Etliche Trainingspläne empfehlen für die Wintermonate eine Trainingspause. Vielleicht ein reduziertes Wochenprogramm. Trailrunning geht auf allen Wegen und bei jedem Wetter. Außerdem überstehe ich mit dem Laufen diese Zeit besser und schneller. Es tröstet mich – viele andere Läufer berichten von der Mühe, den inneren Schweinehund zu besiegen. Wir müssen unsere Alltagskultur verlassen. Die Errungenschaften des warmen, weichen Bettes oder die Kultur eines guten Buches im bequemen Sessel begleitet von einem korrespondierenden Wein gegen einen Ausflug ins Unkultivierte eintauschen.

Bin ich erst einmal losgelaufen, werde ich in eine Gegenwelt transformiert. Ausgerüstet mit Stirnlampe und einer mehrschichtigen perfekten Laufkleidung starte ich am frühen Abend und totaler Dunkelheit auf mir gut bekannten Trails. Gelegentlich erblicke ich funkelnde Augenpaare, meist von Rehen, zwischen den Bäumen. In unserem Wald soll es längst Wölfe geben, aber ähnlich den gewöhnlichen Windscheinen scheinen sie mir aus dem Weg zu gehen. Das ist auch besser so. Für meine Freunde, denen ein einsamer Lauf durch den dunklen Wald zu tricky ist, mein Tipp: Formiert euch zu einer Laufgruppe! Ein lumenstarkes Lichtschwert am Kopf verschafft zusätzlich Übersicht. Meist sind die ersten Kilometer unrund, denn ich habe meinen Rhythmus noch nicht gefunden. Ich bin noch kalt, mein Atem fließt ungleichmäßig.
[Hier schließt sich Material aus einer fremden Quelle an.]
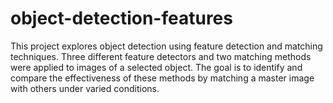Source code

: # object-detection-features
This project explores object detection using feature detection and matching techniques. Three different feature detectors and two matching methods were applied to images of a selected object. The goal is to identify and compare the effectiveness of these methods by matching a master image with others under varied conditions.
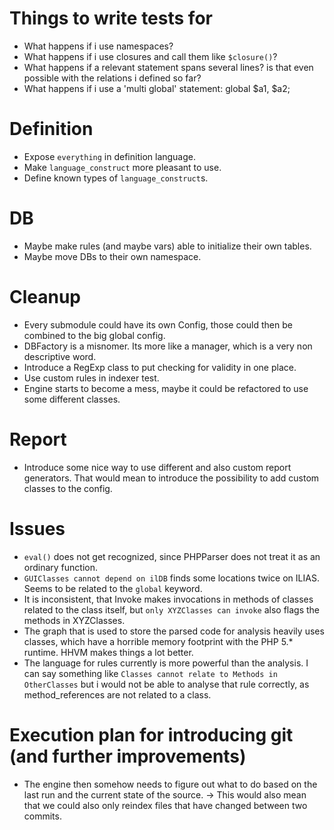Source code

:# Things to write tests for
* What happens if i use namespaces?
* What happens if i use closures and call them like `$closure()`?
* What happens if a relevant statement spans several lines? is that even possible
  with the relations i defined so far?
* What happens if i use a 'multi global' statement: global $a1, $a2;

# Definition
* Expose `everything` in definition language.
* Make `language_construct` more pleasant to use.
* Define known types of `language_construct`s.

# DB
* Maybe make rules (and maybe vars) able to initialize their own tables.
* Maybe move DBs to their own namespace.

# Cleanup
* Every submodule could have its own Config, those could then be combined to the
  big global config.
* DBFactory is a misnomer. Its more like a manager, which is a very non descriptive
  word.
* Introduce a RegExp class to put checking for validity in one place.
* Use custom rules in indexer test.
* Engine starts to become a mess, maybe it could be refactored to use some different
  classes.

# Report
* Introduce some nice way to use different and also custom report generators. That
  would mean to introduce the possibility to add custom classes to the config. 

# Issues
* `eval()` does not get recognized, since PHPParser does not treat it as an ordinary
  function.
* `GUIClasses cannot depend on ilDB` finds some locations twice on ILIAS. Seems to
  be related to the `global` keyword.
* It is inconsistent, that Invoke makes invocations in methods of classes related
  to the class itself, but `only XYZClasses can invoke` also flags the methods in
  XYZClasses.
* The graph that is used to store the parsed code for analysis heavily uses classes,
  which have a horrible memory footprint with the PHP 5.* runtime. HHVM makes things
  a lot better.
* The language for rules currently is more powerful than the analysis. I can say
  something like `Classes cannot relate to Methods in OtherClasses` but i would
  not be able to analyse that rule correctly, as method_references are not related
  to a class.

# Execution plan for introducing git (and further improvements)
* The engine then somehow needs to figure out what to do based on the last run and
  the current state of the source.
    -> This would also mean that we could also only reindex files that have changed
       between two commits.

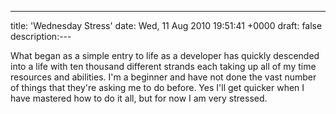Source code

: ---
title: 'Wednesday Stress'
date: Wed, 11 Aug 2010 19:51:41 +0000
draft: false
description:---

What began as a simple entry to life as a developer has quickly descended into a life with ten thousand different strands each taking up all of my time resources and abilities. I'm a beginner and have not done the vast number of things that they're asking me to do before. Yes I'll get quicker when I have mastered how to do it all, but for now I am very stressed.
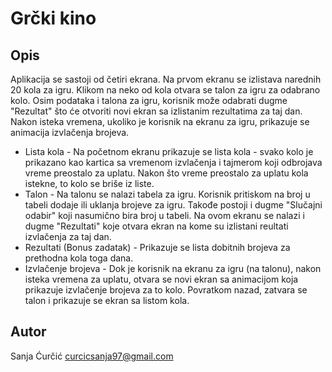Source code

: # Grčki kino

## Opis
Aplikacija se sastoji od četiri ekrana. Na prvom ekranu se izlistava narednih 20 kola za igru. Klikom na neko od kola otvara se talon za igru za odabrano kolo. Osim podataka i talona za igru, korisnik može odabrati dugme "Rezultat" što će otvoriti novi ekran sa izlistanim rezultatima za taj dan. Nakon isteka vremena, ukoliko je korisnik na ekranu za igru, prikazuje se animacija izvlačenja brojeva.


- Lista kola - Na početnom ekranu prikazuje se lista kola - svako kolo je prikazano kao kartica sa vremenom izvlačenja i tajmerom koji odbrojava vreme preostalo za uplatu. Nakon što vreme preostalo za uplatu kola istekne, to kolo se briše iz liste.
- Talon - Na talonu se nalazi tabela za igru. Korisnik pritiskom na broj u tabeli dodaje ili uklanja brojeve za igru. Takođe postoji i dugme "Slučajni odabir" koji nasumično bira broj u tabeli. Na ovom ekranu se nalazi i dugme "Rezultati" koje otvara ekran na kome su izlistani reultati izvlačenja za taj dan.
- Rezultati (Bonus zadatak) - Prikazuje se lista dobitnih brojeva za prethodna kola toga dana.
- Izvlačenje brojeva - Dok je korisnik na ekranu za igru (na talonu), nakon isteka vremena za uplatu, otvara se novi ekran sa animacijom koja prikazuje izvlačenje brojeva za to kolo. Povratkom nazad, zatvara se talon i prikazuje se ekran sa listom kola.


## Autor
Sanja Ćurčić
curcicsanja97@gmail.com
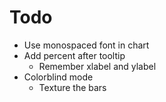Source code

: # Todo
* Use monospaced font in chart
* Add percent after tooltip
  * Remember xlabel and ylabel 
* Colorblind mode
  * Texture the bars
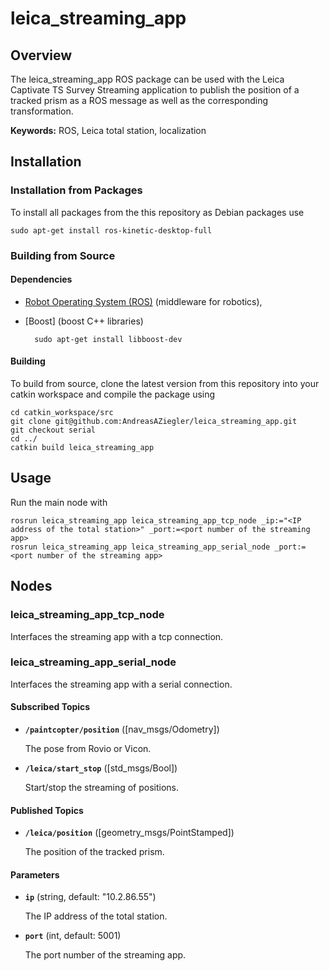 # leica_streaming_app

## Overview

The leica_streaming_app ROS package can be used with the Leica Captivate TS Survey Streaming application to publish the position of a tracked prism as a ROS message as well as the corresponding transformation.

**Keywords:** ROS, Leica total station, localization

## Installation

### Installation from Packages

To install all packages from the this repository as Debian packages use

    sudo apt-get install ros-kinetic-desktop-full

### Building from Source

#### Dependencies

- [Robot Operating System (ROS)](http://wiki.ros.org) (middleware for robotics),
- [Boost] (boost C++ libraries)

		sudo apt-get install libboost-dev 


#### Building

To build from source, clone the latest version from this repository into your catkin workspace and compile the package using

	cd catkin_workspace/src
	git clone git@github.com:AndreasAZiegler/leica_streaming_app.git
	git checkout serial
	cd ../
	catkin build leica_streaming_app


## Usage

Run the main node with

	rosrun leica_streaming_app leica_streaming_app_tcp_node _ip:="<IP address of the total station>" _port:=<port number of the streaming app>
	rosrun leica_streaming_app leica_streaming_app_serial_node _port:=<port number of the streaming app>

## Nodes

### leica_streaming_app_tcp_node

Interfaces the streaming app with a tcp connection.

### leica_streaming_app_serial_node

Interfaces the streaming app with a serial connection.


#### Subscribed Topics

* **`/paintcopter/position`** ([nav_msgs/Odometry])

	The pose from Rovio or Vicon.

* **`/leica/start_stop`** ([std_msgs/Bool])

  Start/stop the streaming of positions.


#### Published Topics

* **`/leica/position`** ([geometry_msgs/PointStamped])

	The position of the tracked prism.


#### Parameters

* **`ip`** (string, default: "10.2.86.55")

	The IP address of the total station.

* **`port`** (int, default: 5001)

	The port number of the streaming app.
Leise, ganz leise, aber unaufhaltsam stellt sich ein Flow-Zustand ein. Der Läufer wird mit dem Lauf eins. Körper, Gehirn, Seele und Atmen schwingen sich auf den Rhythmus der Schritte ein. Intensives Erleben in der freien Natur auf natürlichen Wegen, der Frust über das Schietwetter löst sich, unverdaute Tagesprobleme werden zu warmer Luft aus dem Darm. Wunderbar. Da ist es wieder, mein individuelles Runner‘s High! Gibt es so etwas wirklich? Hört man sich in der Laufszene um, sind die Meinungen geteilt. Auch die Wissenschaft hat in den letzten Jahren viel Interessantes, aber auch viel Widersprüchliches hervorgebracht. Nach dem letzten Stand der Wissenschaft führen folgende Schritte zum Runner‘s High: mindestens 30 km straffes Laufen, dann die Intensität auf über 80% der VO2max steigern. Danach ist die Belastungsintensität leicht zurückzunehmen, zum Beispiel auf einem moderaten Downhill. Bislang vermutete die Wissenschaft Endorphine als glücksbringende Ursache. Nach neuesten Forschungen deutscher Wissenschaftler sind es aber Endocannabinoide. Für den User ist das aber letztendlich egal, Hauptsache high, und das legal und ohne nachweisbare Schäden. Oder? Wie ist das mit der Laufsucht? Auch hier ist sich die Wissenschaft uneins. Laufen tut gut. Sicherlich ist das Bedürfnis, schneller und weiter zu laufen, vergleichbar mit der Steigerung einer Dosierung. Auch die Missempfindungen, die sich einstellen können, wenn einem die „Droge“ entzogen wird, sprechen für eine Abhängigkeit. Ich kann diesen Argumenten nicht folgen. Erstens ist die Sichtweise falsch. Die Wissenschaft ist immer ein Teil der aktuellen Gesellschaft. Die gegenwärtige industrielle Gesellschaft ist geprägt von Bewegungsmangel und Übergewicht. Sitzen, besonders vor dem Computer, ist die häufigste Körperhaltung. Damit wird das Laufen und insbesondere das Trailrunning automatisch zu etwas Abartigem. Zweitens lehrt uns der Blick in die Vergangenheit eine andere Sicht. 100 bis 200 Wochenkilometer zurückzulegen war vor nicht allzu langer Zeit manchmal lebensnotwendig. Sicherlich gibt es überall Menschen, die crazy sind. Vom einem Waschzwang, einer Klaustrophobie bis hin zur Spiel- oder Laufsucht ist fast alles möglich. So wenig das Wasser mit dem Waschzwang zu tun hat, so wenig hat das Laufen mit der Laufsucht zu tun.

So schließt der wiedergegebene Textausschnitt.